* **Task requirements**: Below are records to transcribe in full and unchanged; omit every picture.

■ ■ ■ ■ ■

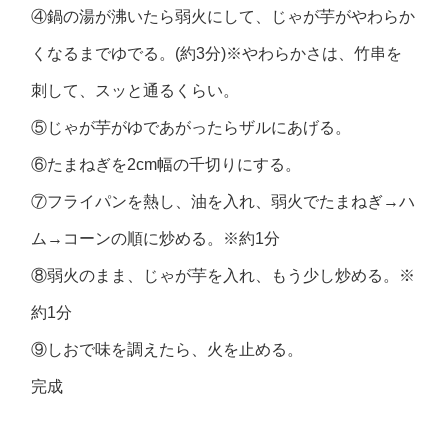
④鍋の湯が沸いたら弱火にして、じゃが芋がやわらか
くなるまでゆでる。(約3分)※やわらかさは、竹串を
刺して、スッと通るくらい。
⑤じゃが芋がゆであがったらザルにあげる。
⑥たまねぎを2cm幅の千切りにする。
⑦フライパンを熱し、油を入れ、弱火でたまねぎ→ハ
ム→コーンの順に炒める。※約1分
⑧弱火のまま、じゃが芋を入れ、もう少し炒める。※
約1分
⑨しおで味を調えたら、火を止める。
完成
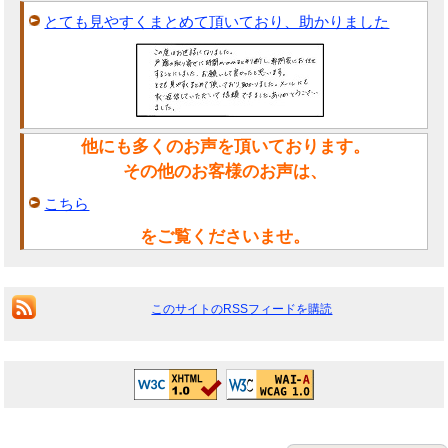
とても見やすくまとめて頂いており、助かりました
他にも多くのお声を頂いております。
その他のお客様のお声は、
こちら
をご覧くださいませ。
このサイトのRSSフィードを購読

■ ■ ■ ■ ■

* **Response to the task**:
④鍋の湯が沸いたら弱火にして、じゃが芋がやわらか
くなるまでゆでる。(約3分)※やわらかさは、竹串を
刺して、スッと通るくらい。
⑤じゃが芋がゆであがったらザルにあげる。
⑥たまねぎを2cm幅の千切りにする。
⑦フライパンを熱し、油を入れ、弱火でたまねぎ→ハ
ム→コーンの順に炒める。※約1分
⑧弱火のまま、じゃが芋を入れ、もう少し炒める。※
約1分
⑨しおで味を調えたら、火を止める。
完成
とても見やすくまとめて頂いており、助かりました
他にも多くのお声を頂いております。
その他のお客様のお声は、
こちら
をご覧くださいませ。
このサイトのRSSフィードを購読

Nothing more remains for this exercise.